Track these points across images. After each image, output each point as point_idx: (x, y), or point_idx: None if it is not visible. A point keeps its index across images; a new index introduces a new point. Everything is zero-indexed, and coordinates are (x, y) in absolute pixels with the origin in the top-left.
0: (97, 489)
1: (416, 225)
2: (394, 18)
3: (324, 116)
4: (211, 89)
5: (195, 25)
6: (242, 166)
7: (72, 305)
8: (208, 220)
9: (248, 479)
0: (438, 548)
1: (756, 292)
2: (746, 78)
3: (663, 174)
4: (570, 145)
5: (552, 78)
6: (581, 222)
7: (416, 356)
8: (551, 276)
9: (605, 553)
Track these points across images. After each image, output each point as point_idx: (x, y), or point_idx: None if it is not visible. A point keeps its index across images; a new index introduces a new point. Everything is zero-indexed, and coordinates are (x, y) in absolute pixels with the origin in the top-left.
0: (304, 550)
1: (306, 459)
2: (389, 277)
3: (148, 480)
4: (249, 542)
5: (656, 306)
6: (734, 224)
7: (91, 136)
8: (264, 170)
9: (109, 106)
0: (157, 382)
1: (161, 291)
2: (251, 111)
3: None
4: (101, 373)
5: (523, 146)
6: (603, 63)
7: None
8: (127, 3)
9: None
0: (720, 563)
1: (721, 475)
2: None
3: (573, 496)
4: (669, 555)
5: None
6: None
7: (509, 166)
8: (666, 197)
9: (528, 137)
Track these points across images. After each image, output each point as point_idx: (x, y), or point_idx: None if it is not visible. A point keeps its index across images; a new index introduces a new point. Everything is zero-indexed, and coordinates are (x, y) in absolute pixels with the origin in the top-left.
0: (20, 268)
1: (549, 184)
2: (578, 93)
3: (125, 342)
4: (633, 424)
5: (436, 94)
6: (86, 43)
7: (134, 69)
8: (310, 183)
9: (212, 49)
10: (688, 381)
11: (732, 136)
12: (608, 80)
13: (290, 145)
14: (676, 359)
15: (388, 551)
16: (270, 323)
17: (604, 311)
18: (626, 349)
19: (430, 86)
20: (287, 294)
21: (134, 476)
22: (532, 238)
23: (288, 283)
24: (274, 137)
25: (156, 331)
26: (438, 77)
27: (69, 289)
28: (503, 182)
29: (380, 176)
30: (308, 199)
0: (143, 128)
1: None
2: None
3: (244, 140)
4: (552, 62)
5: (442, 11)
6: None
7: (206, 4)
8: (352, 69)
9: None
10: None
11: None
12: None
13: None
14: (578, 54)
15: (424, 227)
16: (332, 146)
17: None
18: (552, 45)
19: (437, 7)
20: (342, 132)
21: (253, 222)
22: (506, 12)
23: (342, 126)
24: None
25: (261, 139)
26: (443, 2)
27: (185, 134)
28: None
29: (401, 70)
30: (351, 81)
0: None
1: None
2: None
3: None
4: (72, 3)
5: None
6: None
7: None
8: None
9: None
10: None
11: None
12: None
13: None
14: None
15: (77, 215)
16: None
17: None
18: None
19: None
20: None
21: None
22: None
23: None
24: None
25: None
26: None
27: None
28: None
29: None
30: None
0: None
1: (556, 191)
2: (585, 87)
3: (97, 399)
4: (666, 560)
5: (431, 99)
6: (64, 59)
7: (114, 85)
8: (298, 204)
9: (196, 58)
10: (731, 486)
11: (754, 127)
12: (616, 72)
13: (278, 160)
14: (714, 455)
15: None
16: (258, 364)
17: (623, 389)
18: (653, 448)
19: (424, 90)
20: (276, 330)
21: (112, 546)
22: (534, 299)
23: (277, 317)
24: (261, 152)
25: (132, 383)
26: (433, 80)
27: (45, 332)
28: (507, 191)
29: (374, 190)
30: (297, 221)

### [WRITTEN INSTRUCTION]
Copy all of the data above, line for line, with no changes.

### [ANSWER FOR THIS EXERCISE]
Track these points across images. After each image, output each point as point_idx: (x, y), or point_idx: None if it is not visible. A point keeps its index across images; a new index introduces a new point. Everything is zero-indexed, and coordinates are (x, y) in absolute pixels with the origin in the top-left.
0: (97, 489)
1: (416, 225)
2: (394, 18)
3: (324, 116)
4: (211, 89)
5: (195, 25)
6: (242, 166)
7: (72, 305)
8: (208, 220)
9: (248, 479)
0: (438, 548)
1: (756, 292)
2: (746, 78)
3: (663, 174)
4: (570, 145)
5: (552, 78)
6: (581, 222)
7: (416, 356)
8: (551, 276)
9: (605, 553)
Track these points across images. After each image, output each point as point_idx: (x, y), or point_idx: None if it is not visible. A point keeps its index across images; a new index introduces a new point. Everything is zero-indexed, and coordinates are (x, y) in absolute pixels with the origin in the top-left.
0: (304, 550)
1: (306, 459)
2: (389, 277)
3: (148, 480)
4: (249, 542)
5: (656, 306)
6: (734, 224)
7: (91, 136)
8: (264, 170)
9: (109, 106)
0: (157, 382)
1: (161, 291)
2: (251, 111)
3: None
4: (101, 373)
5: (523, 146)
6: (603, 63)
7: None
8: (127, 3)
9: None
0: (720, 563)
1: (721, 475)
2: None
3: (573, 496)
4: (669, 555)
5: None
6: None
7: (509, 166)
8: (666, 197)
9: (528, 137)
Track these points across images. After each image, output each point as point_idx: (x, y), or point_idx: None if it is not visible. A point keeps its index across images; a new index introduces a new point. Everything is zero-indexed, and coordinates are (x, y) in absolute pixels with the origin in the top-left.
0: (20, 268)
1: (549, 184)
2: (578, 93)
3: (125, 342)
4: (633, 424)
5: (436, 94)
6: (86, 43)
7: (134, 69)
8: (310, 183)
9: (212, 49)
10: (688, 381)
11: (732, 136)
12: (608, 80)
13: (290, 145)
14: (676, 359)
15: (388, 551)
16: (270, 323)
17: (604, 311)
18: (626, 349)
19: (430, 86)
20: (287, 294)
21: (134, 476)
22: (532, 238)
23: (288, 283)
24: (274, 137)
25: (156, 331)
26: (438, 77)
27: (69, 289)
28: (503, 182)
29: (380, 176)
30: (308, 199)
0: (143, 128)
1: None
2: None
3: (244, 140)
4: (552, 62)
5: (442, 11)
6: None
7: (206, 4)
8: (352, 69)
9: None
10: None
11: None
12: None
13: None
14: (578, 54)
15: (424, 227)
16: (332, 146)
17: None
18: (552, 45)
19: (437, 7)
20: (342, 132)
21: (253, 222)
22: (506, 12)
23: (342, 126)
24: None
25: (261, 139)
26: (443, 2)
27: (185, 134)
28: None
29: (401, 70)
30: (351, 81)
0: None
1: None
2: None
3: None
4: (72, 3)
5: None
6: None
7: None
8: None
9: None
10: None
11: None
12: None
13: None
14: None
15: (77, 215)
16: None
17: None
18: None
19: None
20: None
21: None
22: None
23: None
24: None
25: None
26: None
27: None
28: None
29: None
30: None
0: None
1: (556, 191)
2: (585, 87)
3: (97, 399)
4: (666, 560)
5: (431, 99)
6: (64, 59)
7: (114, 85)
8: (298, 204)
9: (196, 58)
10: (731, 486)
11: (754, 127)
12: (616, 72)
13: (278, 160)
14: (714, 455)
15: None
16: (258, 364)
17: (623, 389)
18: (653, 448)
19: (424, 90)
20: (276, 330)
21: (112, 546)
22: (534, 299)
23: (277, 317)
24: (261, 152)
25: (132, 383)
26: (433, 80)
27: (45, 332)
28: (507, 191)
29: (374, 190)
30: (297, 221)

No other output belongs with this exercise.